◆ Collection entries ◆
++++++++++++++++++++

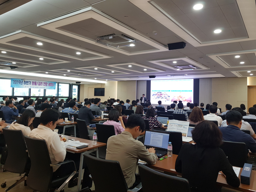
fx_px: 192
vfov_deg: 53.1
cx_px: 128
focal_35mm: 26
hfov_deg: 67.3
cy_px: 96
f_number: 1.7
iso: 100
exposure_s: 1/60
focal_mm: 4.2
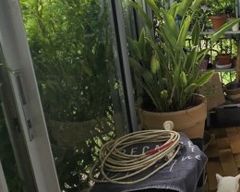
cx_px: 306
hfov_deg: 34.4
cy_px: 81
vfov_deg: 38.1
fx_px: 277
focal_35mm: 39
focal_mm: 2.2
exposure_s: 1/456
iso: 50
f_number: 2.2
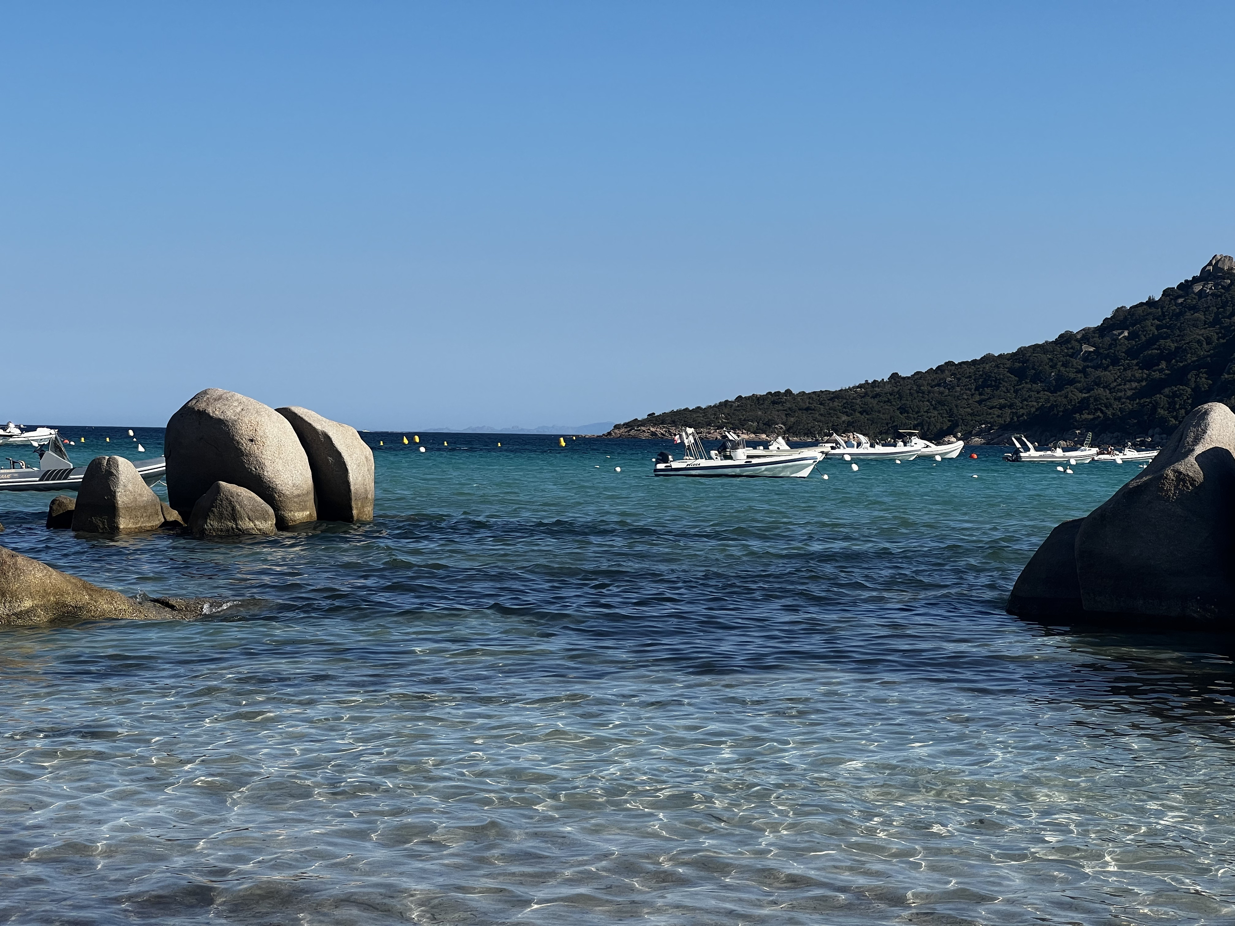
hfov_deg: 25.3
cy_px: 463
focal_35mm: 77
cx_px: 618
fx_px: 2747
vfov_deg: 19.1
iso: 32
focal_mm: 9
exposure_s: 1/935
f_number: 2.8
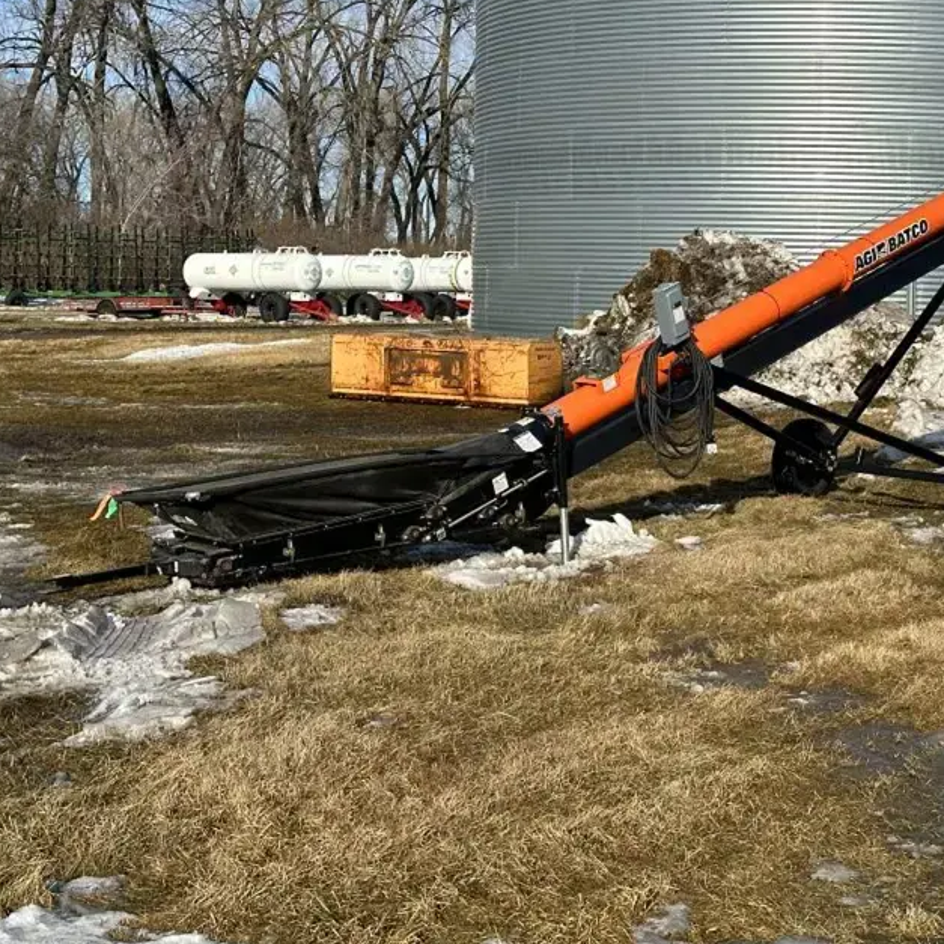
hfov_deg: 26.2
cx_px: 709
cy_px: 405
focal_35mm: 65
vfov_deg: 26.5
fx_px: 2005
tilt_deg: -0.4
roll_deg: +0.4
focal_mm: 6.86
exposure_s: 1/5263
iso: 64
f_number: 1.78
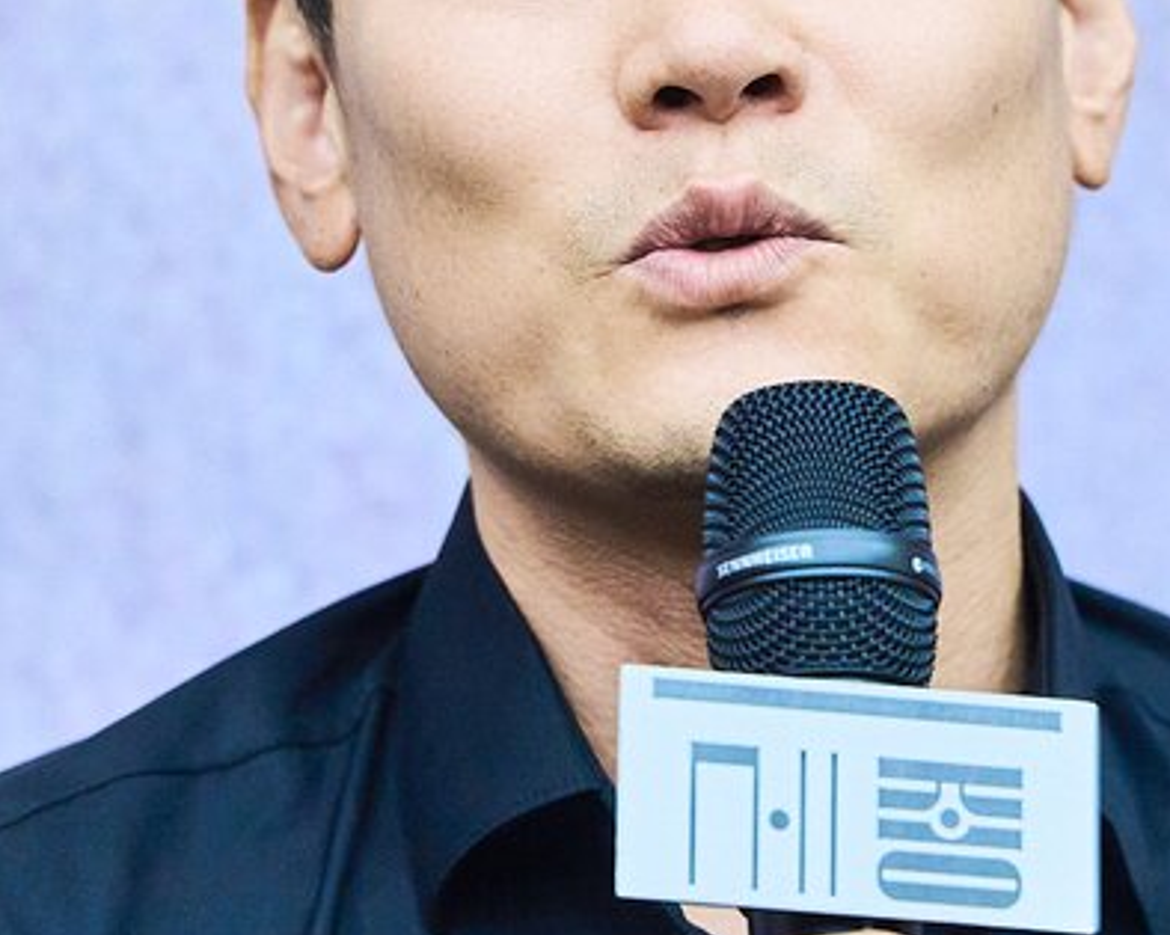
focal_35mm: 450
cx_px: 837
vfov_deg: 3.4
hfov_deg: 4.3
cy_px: 524
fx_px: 15579
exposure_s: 1/160
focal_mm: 135
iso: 2000
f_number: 3.2
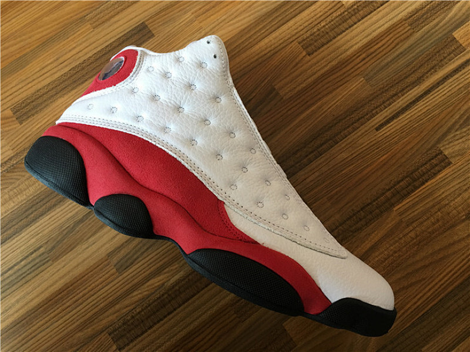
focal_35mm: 29
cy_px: 176
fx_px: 394
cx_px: 235
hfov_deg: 61.7
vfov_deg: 48.2
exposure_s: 1/33
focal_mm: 4.15
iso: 64
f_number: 2.2
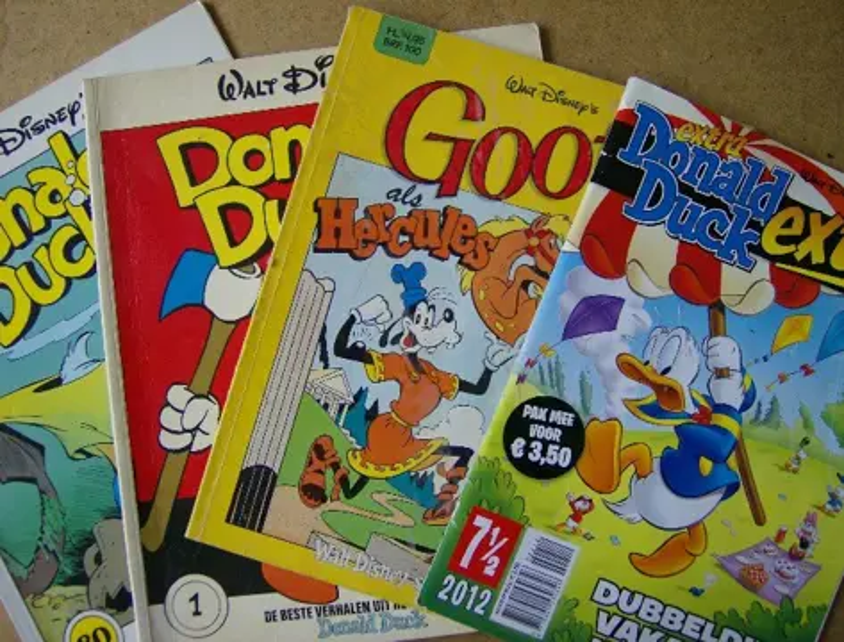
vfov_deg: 40.0
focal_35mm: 36
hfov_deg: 51.1
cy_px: 321
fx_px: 882
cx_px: 422
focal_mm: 6
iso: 100
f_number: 2.8
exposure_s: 1/115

++++++++++++++++++++

◆ Your instructions ◆
The entries are to be transcribed in full. Their pictures are not.

◆ Your response ◆
fx_px: 192
vfov_deg: 53.1
cx_px: 128
focal_35mm: 26
hfov_deg: 67.3
cy_px: 96
f_number: 1.7
iso: 100
exposure_s: 1/60
focal_mm: 4.2
cx_px: 306
hfov_deg: 34.4
cy_px: 81
vfov_deg: 38.1
fx_px: 277
focal_35mm: 39
focal_mm: 2.2
exposure_s: 1/456
iso: 50
f_number: 2.2
hfov_deg: 25.3
cy_px: 463
focal_35mm: 77
cx_px: 618
fx_px: 2747
vfov_deg: 19.1
iso: 32
focal_mm: 9
exposure_s: 1/935
f_number: 2.8
hfov_deg: 26.2
cx_px: 709
cy_px: 405
focal_35mm: 65
vfov_deg: 26.5
fx_px: 2005
tilt_deg: -0.4
roll_deg: +0.4
focal_mm: 6.86
exposure_s: 1/5263
iso: 64
f_number: 1.78
focal_35mm: 450
cx_px: 837
vfov_deg: 3.4
hfov_deg: 4.3
cy_px: 524
fx_px: 15579
exposure_s: 1/160
focal_mm: 135
iso: 2000
f_number: 3.2
focal_35mm: 29
cy_px: 176
fx_px: 394
cx_px: 235
hfov_deg: 61.7
vfov_deg: 48.2
exposure_s: 1/33
focal_mm: 4.15
iso: 64
f_number: 2.2
vfov_deg: 40.0
focal_35mm: 36
hfov_deg: 51.1
cy_px: 321
fx_px: 882
cx_px: 422
focal_mm: 6
iso: 100
f_number: 2.8
exposure_s: 1/115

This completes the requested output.